Joseph Beuys
Further images
ABOUT THE ARTWORK:
German artist Joseph Beuys, Scottish art patron Lady Eva Rosebery and American architect and theorist Buckminster Fuller, meeting in the desert plant house at Royal Botanic Gardens, Edinburgh, during the RDG's Black and White Oil Conference, at which Beuys and Fuller spoke. Photograph by Robert Lebeck, later published as a limited edition print (Beuys, Rosebery, Fuller. 1981) by Beuys in association with the RDG.
Joseph Heinrich Beuys was a German artist, teacher, and theorist of art who was highly influential in international contemporary art in the latter half of the 20th century. He is a founder of the art movement known as Fluxus, and a practitioner and exemplar of happenings, and performance art.
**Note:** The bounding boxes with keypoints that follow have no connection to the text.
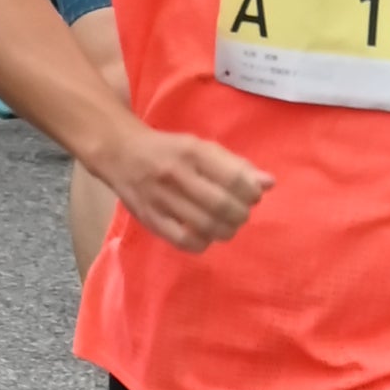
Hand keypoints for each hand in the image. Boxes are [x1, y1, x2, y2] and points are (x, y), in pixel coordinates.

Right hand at [106, 122, 266, 250]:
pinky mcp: (150, 219)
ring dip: (225, 230)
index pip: (233, 177)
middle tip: (241, 213)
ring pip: (205, 226)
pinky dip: (202, 243)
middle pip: (221, 205)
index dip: (251, 192)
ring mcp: (161, 199)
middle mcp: (176, 175)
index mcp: (192, 152)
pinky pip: (183, 241)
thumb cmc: (170, 150)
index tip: (253, 195)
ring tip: (227, 225)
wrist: (121, 153)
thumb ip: (236, 165)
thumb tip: (269, 183)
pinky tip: (206, 235)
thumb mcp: (202, 147)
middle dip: (240, 214)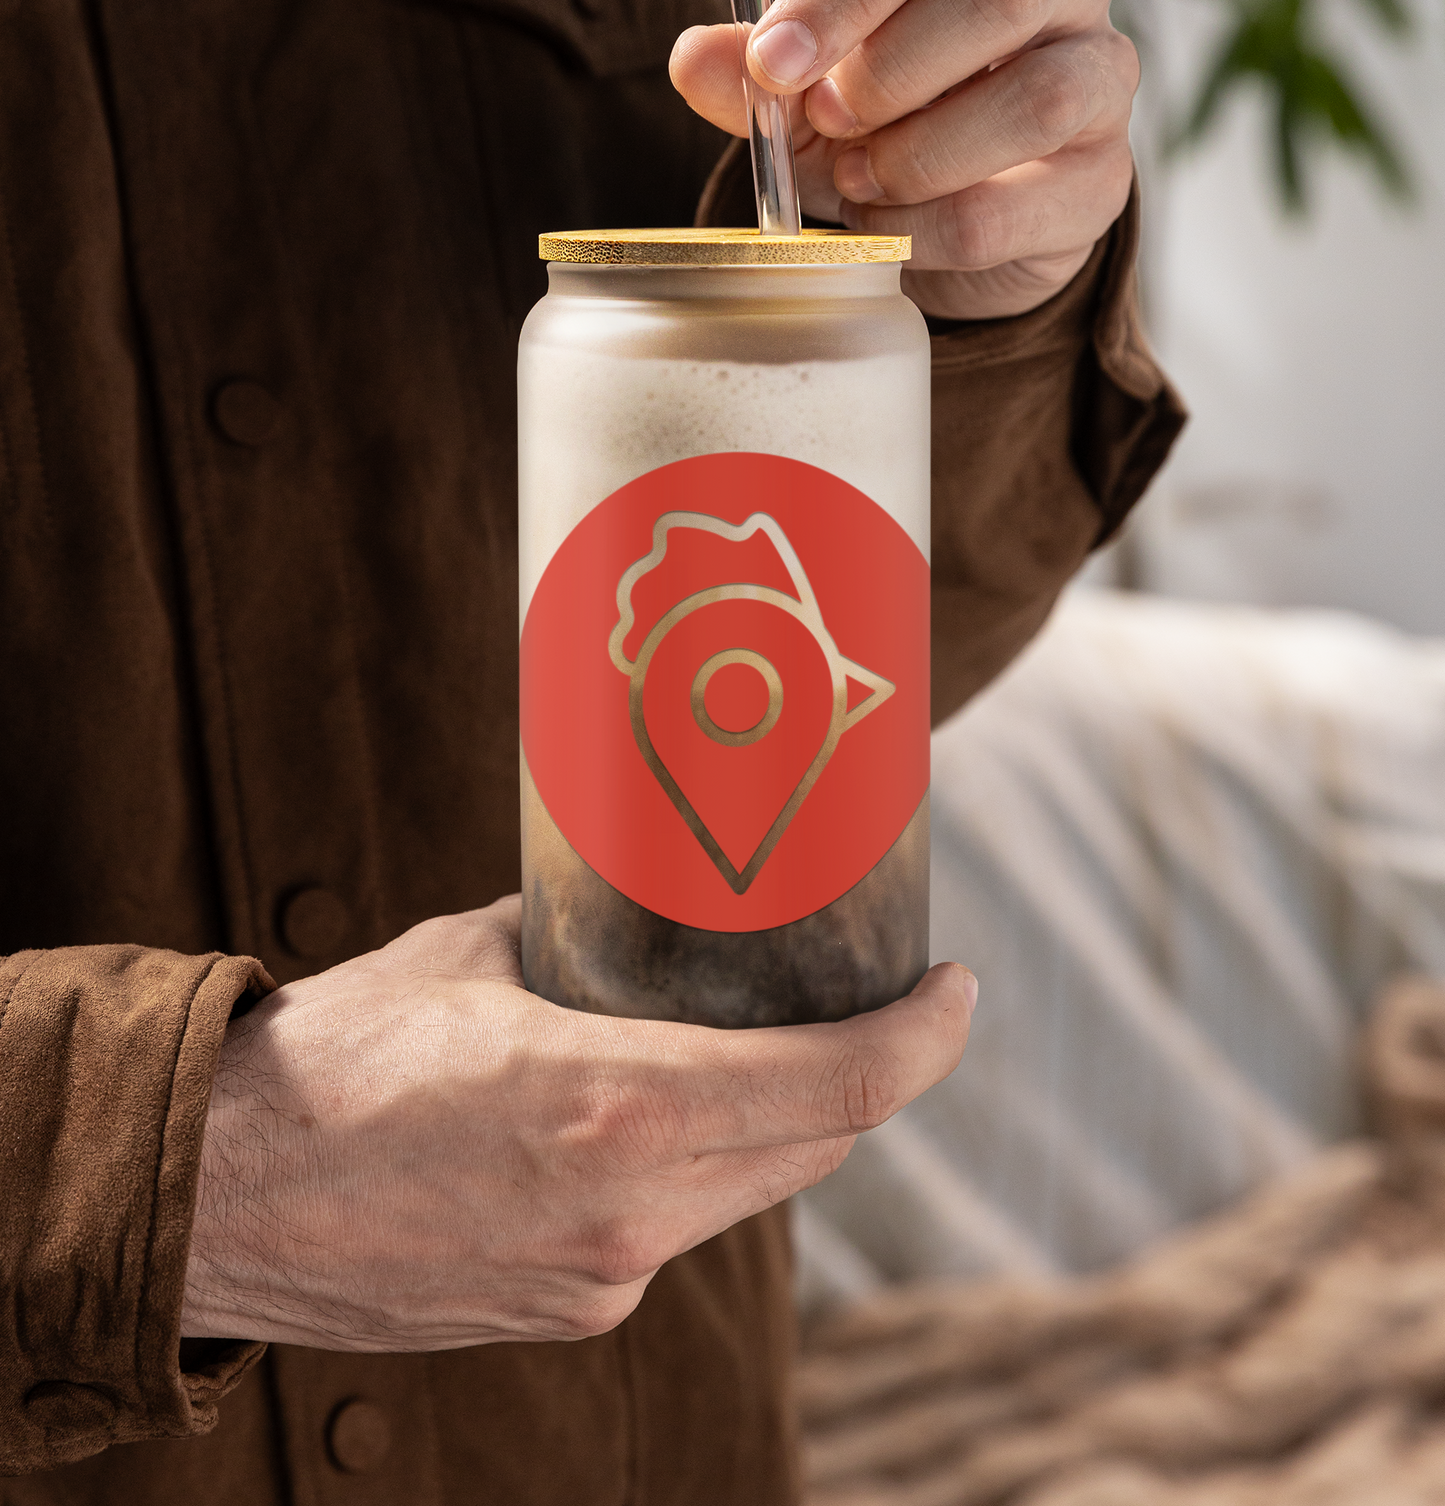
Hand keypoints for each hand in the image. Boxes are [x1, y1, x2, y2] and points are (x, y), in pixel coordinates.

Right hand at [181, 896, 974, 1349]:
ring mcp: (603, 1275)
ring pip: (750, 1192)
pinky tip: (653, 1119)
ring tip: (760, 1047)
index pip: (840, 1088)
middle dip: (860, 1073)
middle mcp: (631, 1209)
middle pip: (815, 1144)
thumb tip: (634, 902)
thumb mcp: (475, 955)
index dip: (923, 1040)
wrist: (219, 1192)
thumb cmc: (337, 1053)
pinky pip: (676, 1230)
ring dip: (779, 1123)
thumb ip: (581, 941)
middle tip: (868, 1001)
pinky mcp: (568, 1310)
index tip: (955, 989)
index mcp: (619, 1103)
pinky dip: (698, 1170)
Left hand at [671, 0, 1136, 319]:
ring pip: (1037, 98)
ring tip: (856, 178)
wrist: (954, 216)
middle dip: (891, 69)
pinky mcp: (1104, 176)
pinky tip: (892, 227)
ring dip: (921, 152)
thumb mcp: (804, 83)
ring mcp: (1102, 73)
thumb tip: (691, 59)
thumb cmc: (883, 113)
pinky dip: (934, 226)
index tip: (774, 63)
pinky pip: (1022, 203)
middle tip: (825, 122)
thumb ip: (752, 70)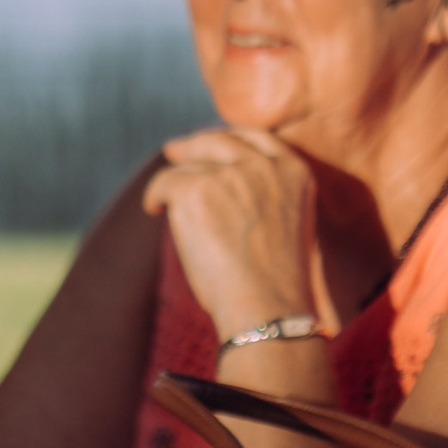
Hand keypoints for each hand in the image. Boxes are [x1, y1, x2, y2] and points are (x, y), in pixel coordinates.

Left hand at [141, 127, 317, 338]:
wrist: (269, 309)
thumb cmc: (276, 286)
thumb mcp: (287, 225)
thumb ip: (264, 195)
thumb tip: (219, 180)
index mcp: (294, 172)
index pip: (255, 138)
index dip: (228, 139)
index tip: (210, 144)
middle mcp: (263, 166)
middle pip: (217, 140)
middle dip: (193, 145)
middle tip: (174, 151)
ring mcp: (230, 175)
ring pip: (188, 164)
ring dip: (174, 183)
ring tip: (164, 205)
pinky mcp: (196, 190)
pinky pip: (164, 182)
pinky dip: (154, 196)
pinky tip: (154, 210)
He adopted media and techniques including paint, sculpture, graphic art, and installation.
His work is grounded in concepts of humanism, social philosophy, and anthroposophy; it culminates in his "extended definition of art" and the idea of social sculpture as a gesamtkunstwerk, for which he claimed a creative, participatory role in shaping society and politics. His career was characterised by open public debates on a very wide range of subjects including political, environmental, social, and long-term cultural trends. He is widely regarded as one of the most influential artists of the second half of the 20th century.